23 Apr What Will Advertising Look Like in the Future?
I love thinking about the future. After working in advertising for the past seven years of my life a question that naturally pops into my head every single day is “what will advertising look like in the future?” This is rapidly becoming a more frequently discussed topic and is becoming
increasingly controversial as technology that eliminates the requirement for a content consumer to see ads is being adopted at faster rates than ever before.
I remember the first time I heard about TiVo, which is what I consider the original ad blocking (skipping) mechanism. TiVo flaunted that using their digital recorder you could save your shows and with the click of a button, skip through ads during the replay so you would watch your show with much shorter interruption. What I never thought about as a consumer is how this is impacting the ability to profit from this ad revenue. While at the time it likely had a minimal impact since the ads were already sold, the notion of consuming content without viewing the advertisements that paid to support the content has grown tremendously over the recent years, especially on the web.

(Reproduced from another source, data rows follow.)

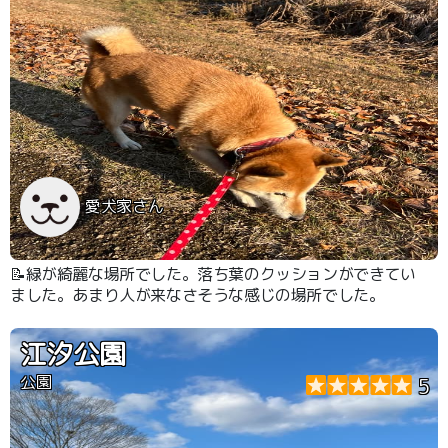
愛犬家さん
📝緑が綺麗な場所でした。落ち葉のクッションができてい
ました。あまり人が来なさそうな感じの場所でした。
江汐公園
公園
5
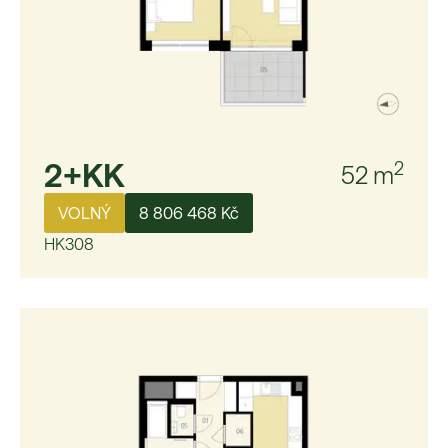
2+KK
2
52
m
VOLNÝ
8 806 468 Kč
HK308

I believe the next iteration of ad blocking was created in response to the overwhelming number of popup ads sites were using. These ads were often very flashy and sometimes would even autoplay audio. What was most confusing was when an ad would “pop under” a site and have auto playing audio that gave no indication of where the voice was coming from (often congratulating me on being today’s winner!) This madness had to stop and as a result, the phrase “pop up blocker” became a household phrase. Of course, while these ads were frustrating and intrusive the audience blocking them paid little to no thought about how these ads were paying for the sites that they freely consumed.
Even after blocking pop ups and skipping ads on your TV, we still have banner ads right? There’s also Facebook ads, pre-roll video ads, mid-roll video ads and ads in stream on Twitter. However, there has been technology around for almost a decade that can empower the web consumer to essentially “opt out” of seeing any of these ads. I’m talking about Adblock Plus and AdBlock browser extensions. These browser extensions are installable with a couple of clicks and have become the top extensions installed on popular browsers.
Digiday recently published an article that states that “Ad blocking is every publisher’s problem now.” They cite that the number of users blocking ads on the web has skyrocketed to 144 million monthly active users and growing according to Adobe. They go on to say that the number of users has more than doubled in 2013 alone. While the users of ad blocking tech was and still is mostly limited to a tech-savvy millennial consumer, these blocks are starting to impact an increasing number of non-tech related publishers such as sports, entertainment and business news. This data implies that the word is out about ad blocking and given just a little more time the number of non-tech savvy users who are blocking their ads will continue to grow.
This issue is really three pronged; we have advertisers looking to pay to be in front of their target audience to express a message, publishers who need to generate revenue to produce content and finally the content consumers who want to continue to access content without payment and without invasive advertising. So where do we go from here?
Let’s go back to the origins of “ad blocking” to see how advertisers coped. Around the time of the mass adaptation of the Digital Video Recorder (generic TiVo) the ad skipping problem for the TV market was met with an opportunity to incorporate the advertisers product into something that could not be skipped over – the content itself. Hence, the advent of product placement that we still notice strongly today in major TV shows and even movies.
The real question comes down to how well publishers can scale this approach with their content – can the content and advertising income source be married without sacrificing the quality and integrity of the work? Digiday quotes Chris Altchek, CEO of Mic who said “Ad blocking is up because millennials are patently rejecting interruptive advertising. That’s why we partner with advertisers to create meaningful stories that users seek out instead of go out of their way to block.”